Während die beiden Teenager während ihrer ersten Unterhaltung noch nicht so ganz wissen, was sie mit dem anderen anfangen sollen, wird ihre noch junge Bekanntschaft auf äußerst ungewöhnliche Weise gefestigt. Nachdem sie dem Ursprung eines seltsamen metallischen Geräuschs bis in die unheimlichen Tiefen der Kathedrale gefolgt sind, begegnen sie einem Mann, der irgendwie beunruhigend wirkt, so als ob er nicht die Gegenwart passen würde. Kate und Ned rätseln noch über das kuriose Zusammentreffen, als Ned eine tiefergehende Verbindung zu dem Mann verspürt - er kann dessen Anwesenheit mit einer Art sechsten Sinn erfassen und weiß plötzlich Dinge, die irgendwie mit der blutigen Geschichte der Umgebung zusammenhängen. Wie stark diese sinnlichen Wahrnehmungen sind, muss Ned erfahren, als er während einer Fahrt zu einer Fotolocation von einem unerträglichen Hämmern im Kopf und ekligem Blutgeschmack beinahe ohnmächtig wird. Kate findet später heraus, dass der Berg vor über 2000 Jahren Schauplatz eines wahren Massakers zwischen Kelten und Römern gewesen ist. Als Ned einen Anruf von seiner Tante, über die nie gesprochen wurde, erhält, ahnt er, dass er nicht nur in eine uralte mystische Fehde und Dreiecksbeziehung verwickelt ist, sondern dass sie Teil der eigenen Familiengeschichte sind.
Meisterhafte Prosa
"Ysabel" schließt den Geschichtenkreis, den Kay vor über 20 Jahren mit dem ersten Buch der Fionavar-Trilogie begann, in dem er junge Menschen aus unserer Gegenwart in eine mythische Parallelwelt übertreten lässt. Er integriert auf elegante und völlig glaubwürdige Weise sogar zwei der Hauptpersonen seines ersten Romanzyklus.

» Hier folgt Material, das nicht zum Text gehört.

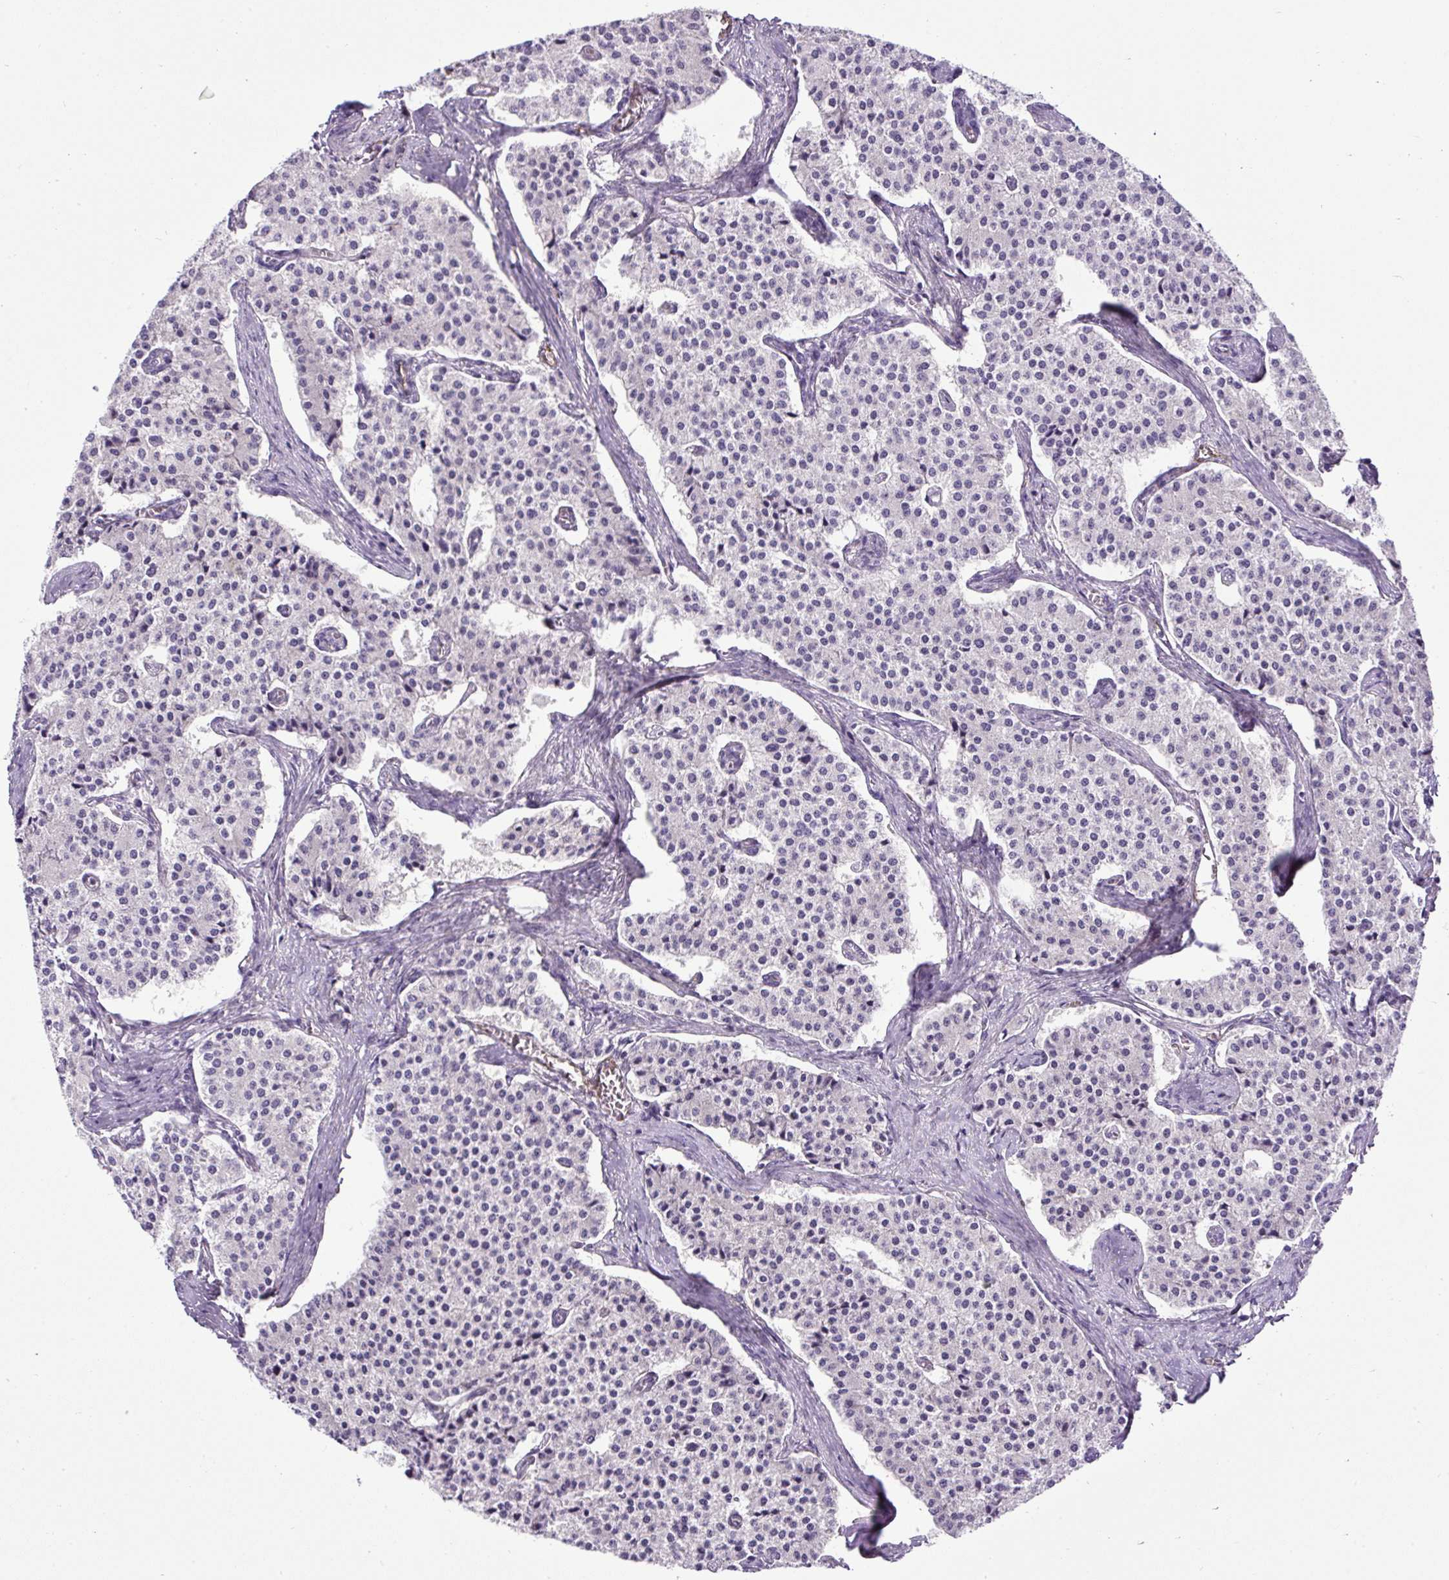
{"staining": {"intensity": "negative", "quantity": "none", "location": "none"}, "tissue": "carcinoid", "cell_type": "Tumor cells", "image_type": "cancer", "snomed": [{"axis": "morphology", "description": "Carcinoid, malignant, NOS"}, {"axis": "topography", "description": "Colon"}], "caption": "Human carcinoid stained for a protein using immunohistochemistry (IHC) shows no staining in tumor cells.", "gene": "LEFTY2", "patient": {"sex": "female", "age": 52}}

Kays Stärke liegt nicht nur in seiner evozierenden Prosa, mit der er die Sinnlichkeit und Geschichtsträchtigkeit der Provence meisterhaft beschreibt. Was den Roman aus der Masse abhebt, sind seine Charakterbeschreibungen und die einfühlsame Art, wie er das "Coming of Age" Neds mit wenigen Worten klar und nachvollziehbar erfasst. Der 15jährige verliert auf doppelte Weise die Reste seiner Unschuld: Durch das gleichzeitige Erwachen seiner Sexualität und übernatürlichen Fähigkeiten wird auf doppelte Weise vom Kind zum Mann - in Gegenwart und Vergangenheit gleichermaßen.
Mythisch und realistisch, gefühlvoll und geistreich: Mit "Ysabel" begeistert Guy Gavriel Kay nicht nur Freunde feinziselierter Fantasy, sondern öffnet auch die Buchdeckel für diejenigen Leser, die dieser Art von Literatur bislang vielleicht nichts abgewinnen konnten. Bereits jetzt eines der besten Bücher des Jahres 2007.